== Dataset content ==

- Opening Delimiter -

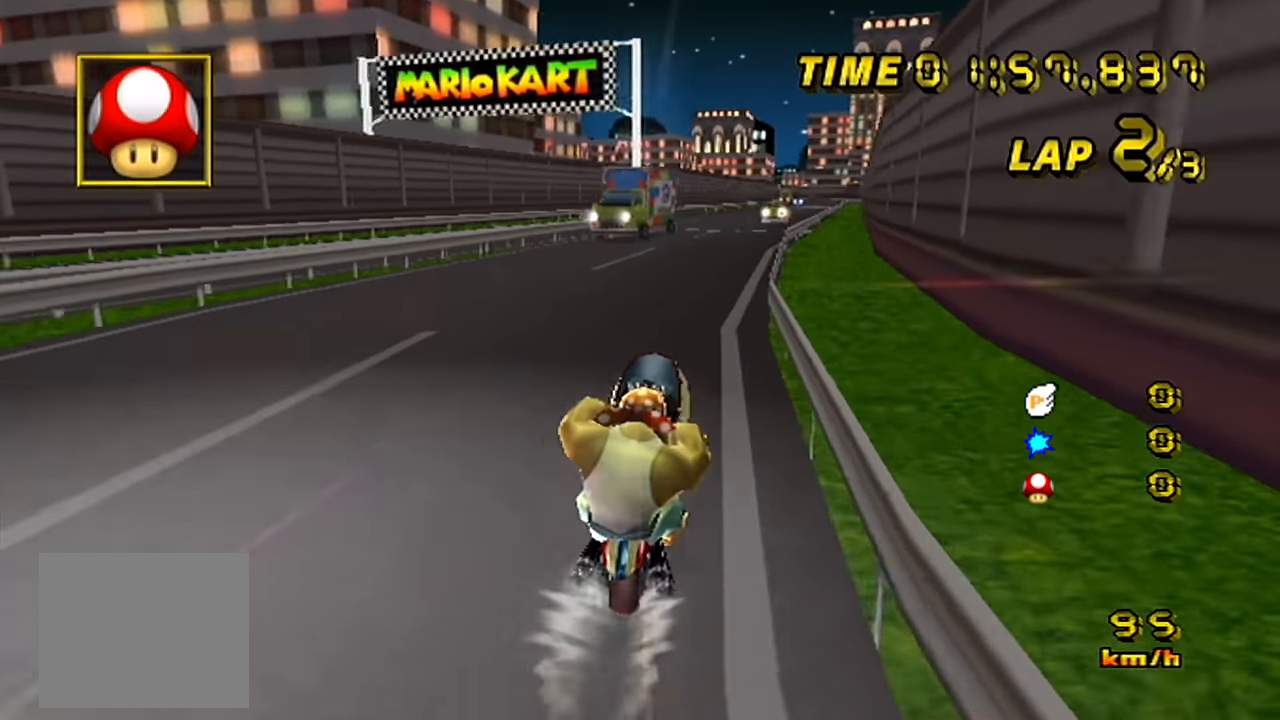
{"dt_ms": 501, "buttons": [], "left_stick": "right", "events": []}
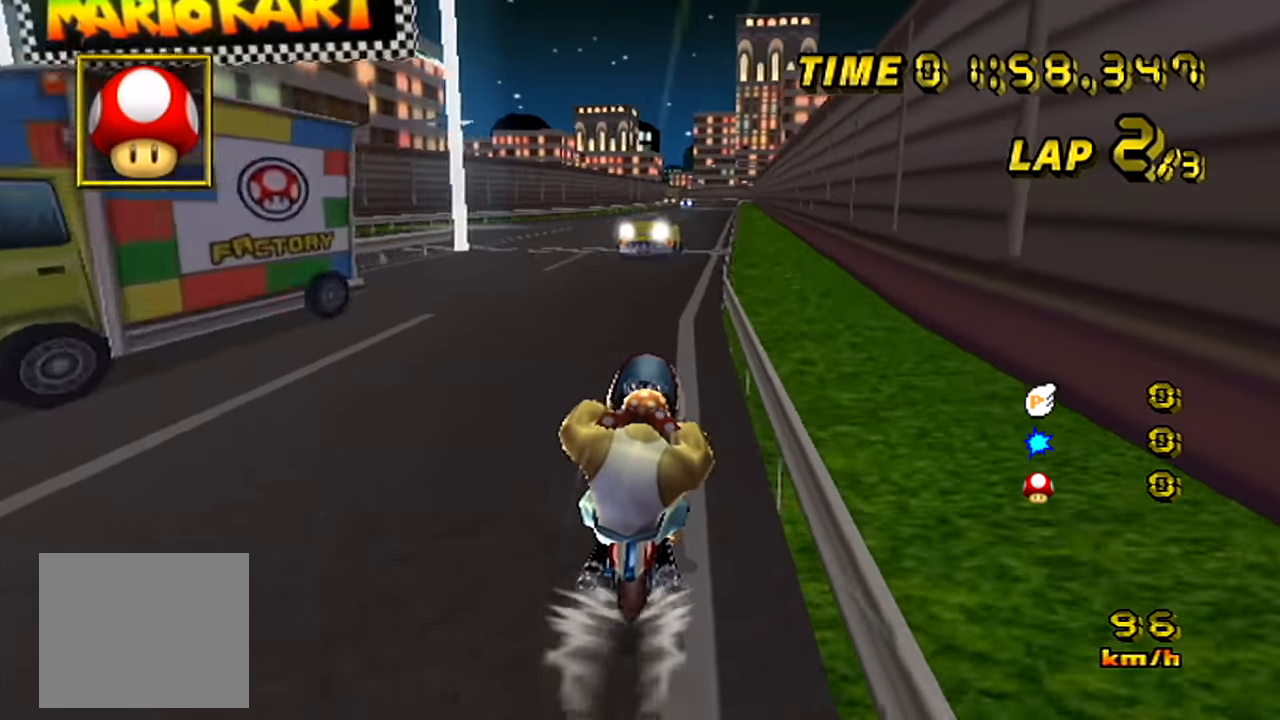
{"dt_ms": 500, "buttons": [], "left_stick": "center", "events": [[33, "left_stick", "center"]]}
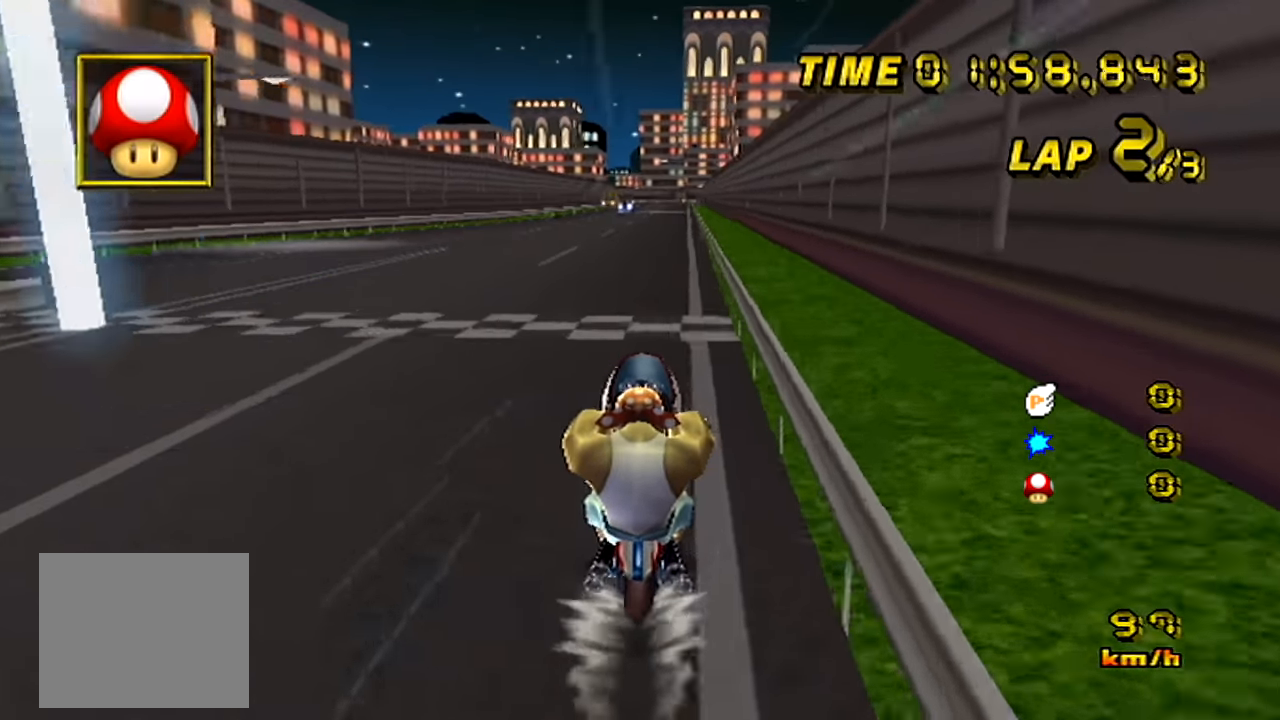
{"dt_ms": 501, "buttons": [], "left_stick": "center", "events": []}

- Closing Delimiter -

== Assigned task ==
Return each line from the data where the string "center" can be found.

== Result of this exercise ==
{"dt_ms": 500, "buttons": [], "left_stick": "center", "events": [[33, "left_stick", "center"]]}
{"dt_ms": 501, "buttons": [], "left_stick": "center", "events": []}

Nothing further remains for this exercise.